Work task:
The expected result is a word-for-word copy of the entries, minus any pictures.

Data records:
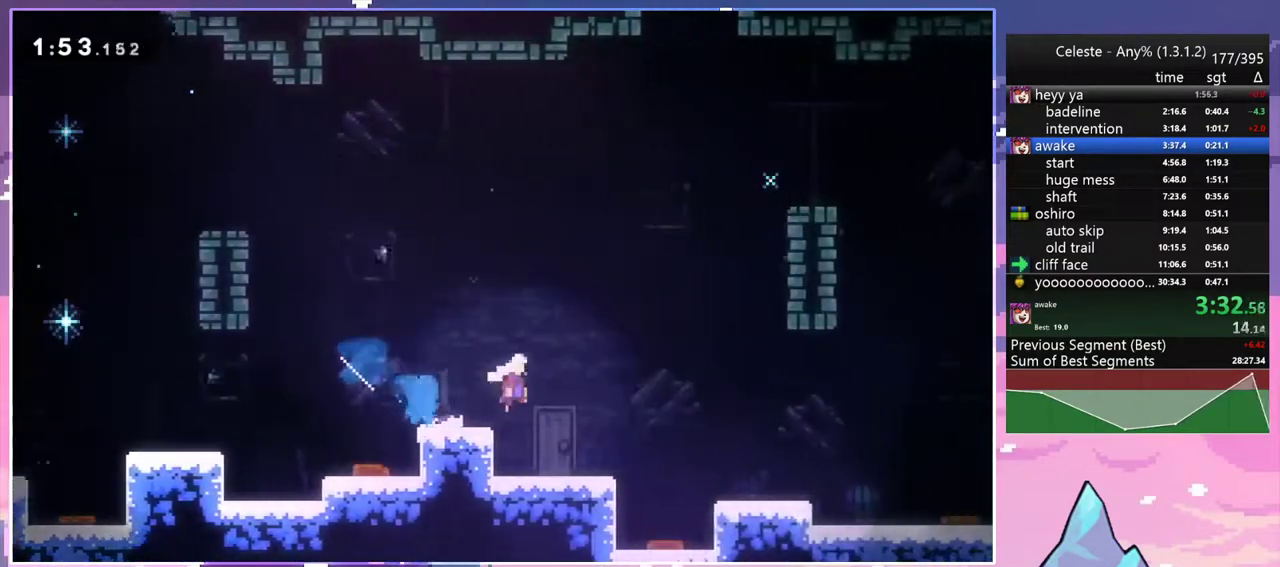
{"keys": ["down", "jump2", "right"], "events": [[83, "dash", "down"], [83, "jump2", "up"], [367, "dash", "up"], [367, "jump2", "down"]]}
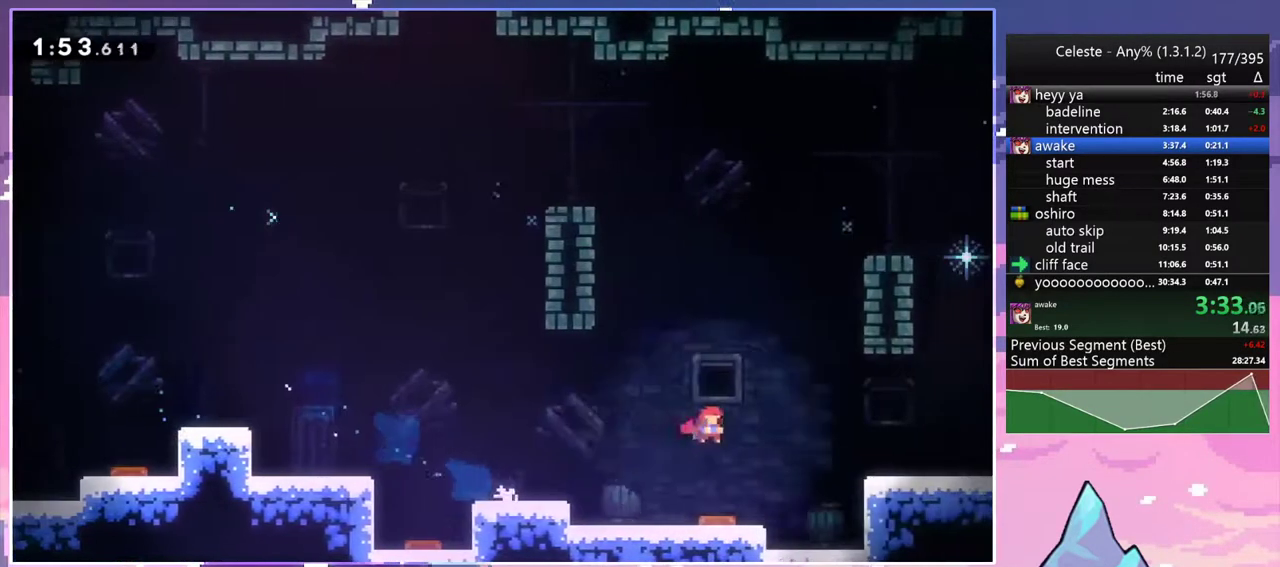
{"keys": ["jump2", "right"], "events": [[17, "down", "up"], [150, "down", "down"], [200, "dash", "down"], [250, "jump2", "up"], [383, "jump2", "down"], [483, "dash", "up"], [483, "down", "up"]]}
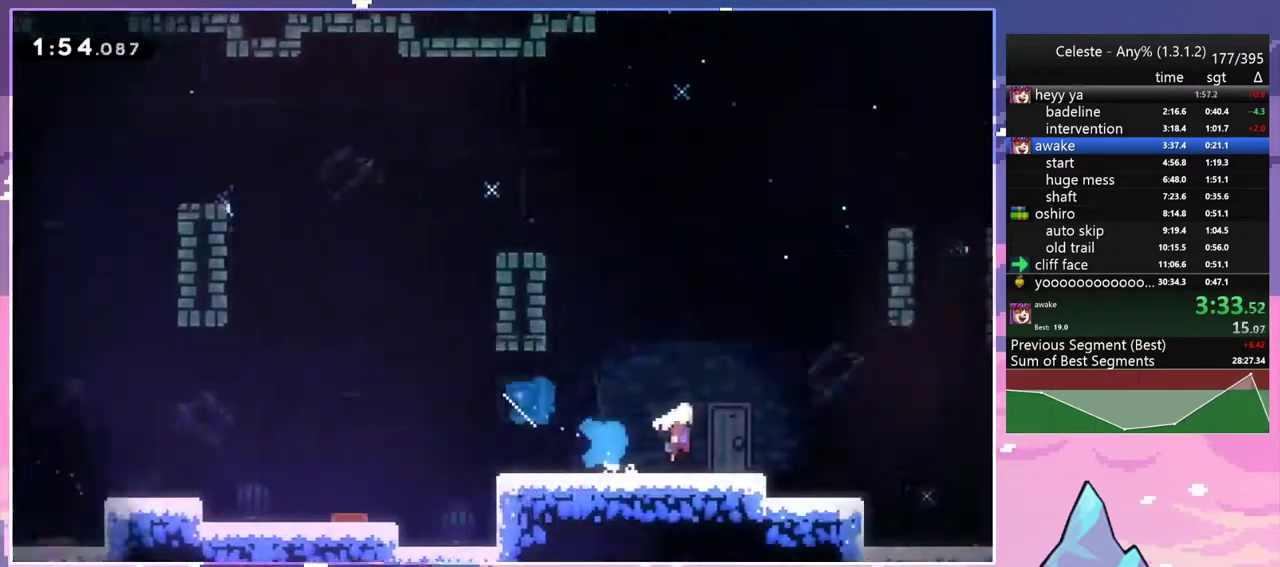
{"keys": ["jump2", "right"], "events": []}
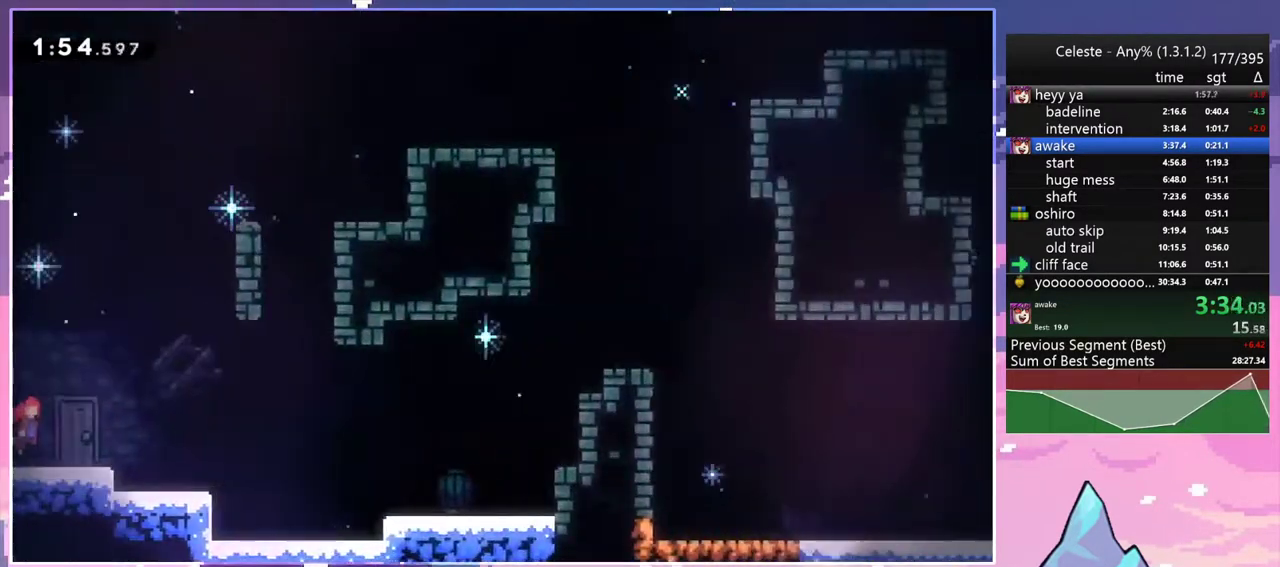
{"keys": ["jump2", "right", "up"], "events": [[83, "down", "down"], [183, "dash", "down"], [233, "jump2", "up"], [367, "down", "up"], [367, "jump2", "down"], [417, "dash", "up"], [467, "up", "down"]]}
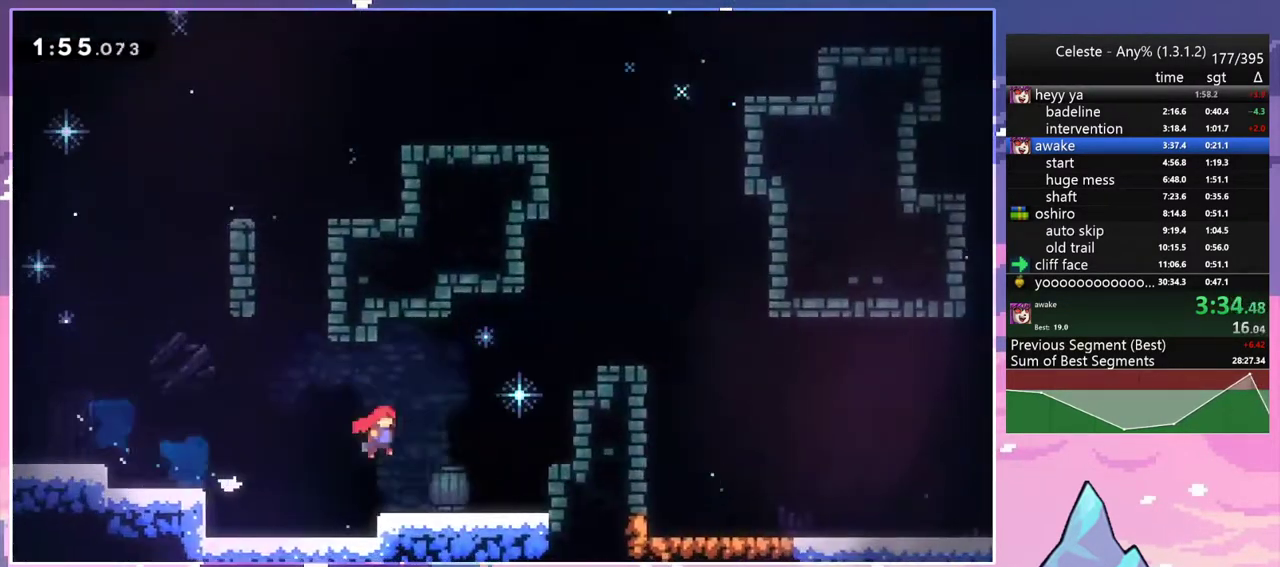
{"keys": ["right"], "events": [[150, "dash", "down"], [200, "grab", "down"], [200, "jump2", "up"], [300, "jump2", "down"], [333, "dash", "up"], [433, "grab", "up"], [433, "jump2", "up"], [483, "up", "up"]]}
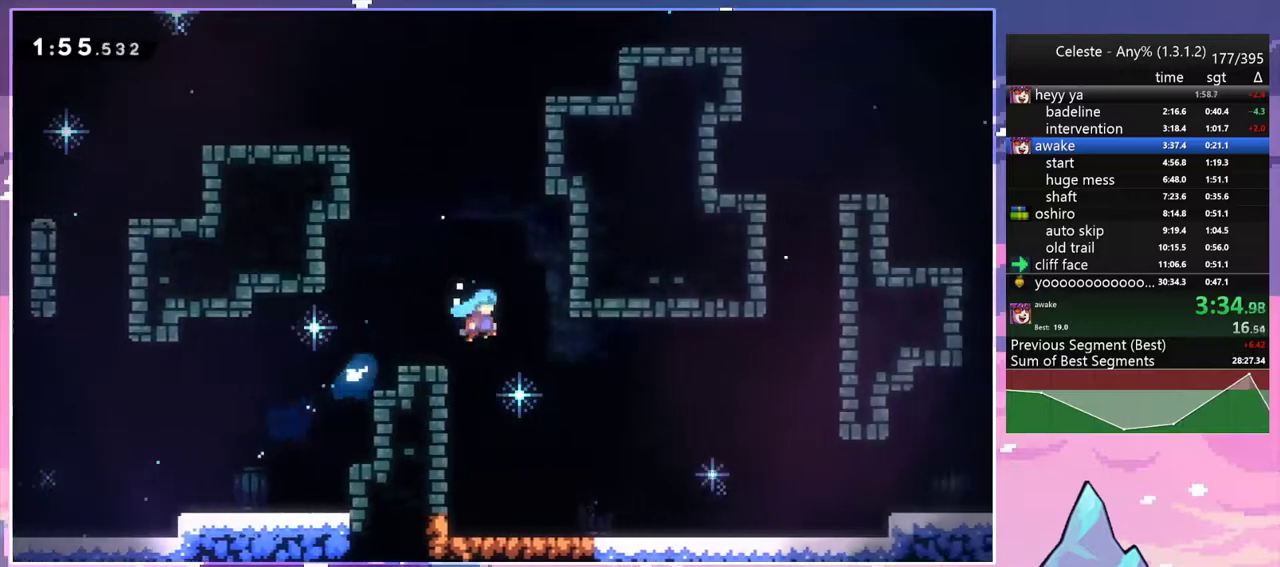
{"keys": ["dash", "down", "jump2", "right"], "events": [[67, "down", "down"], [450, "dash", "down"], [500, "jump2", "down"]]}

Response for this exercise:
{"keys": ["down", "jump2", "right"], "events": [[83, "dash", "down"], [83, "jump2", "up"], [367, "dash", "up"], [367, "jump2", "down"]]}
{"keys": ["jump2", "right"], "events": [[17, "down", "up"], [150, "down", "down"], [200, "dash", "down"], [250, "jump2", "up"], [383, "jump2", "down"], [483, "dash", "up"], [483, "down", "up"]]}
{"keys": ["jump2", "right"], "events": []}
{"keys": ["jump2", "right", "up"], "events": [[83, "down", "down"], [183, "dash", "down"], [233, "jump2", "up"], [367, "down", "up"], [367, "jump2", "down"], [417, "dash", "up"], [467, "up", "down"]]}
{"keys": ["right"], "events": [[150, "dash", "down"], [200, "grab", "down"], [200, "jump2", "up"], [300, "jump2", "down"], [333, "dash", "up"], [433, "grab", "up"], [433, "jump2", "up"], [483, "up", "up"]]}
{"keys": ["dash", "down", "jump2", "right"], "events": [[67, "down", "down"], [450, "dash", "down"], [500, "jump2", "down"]]}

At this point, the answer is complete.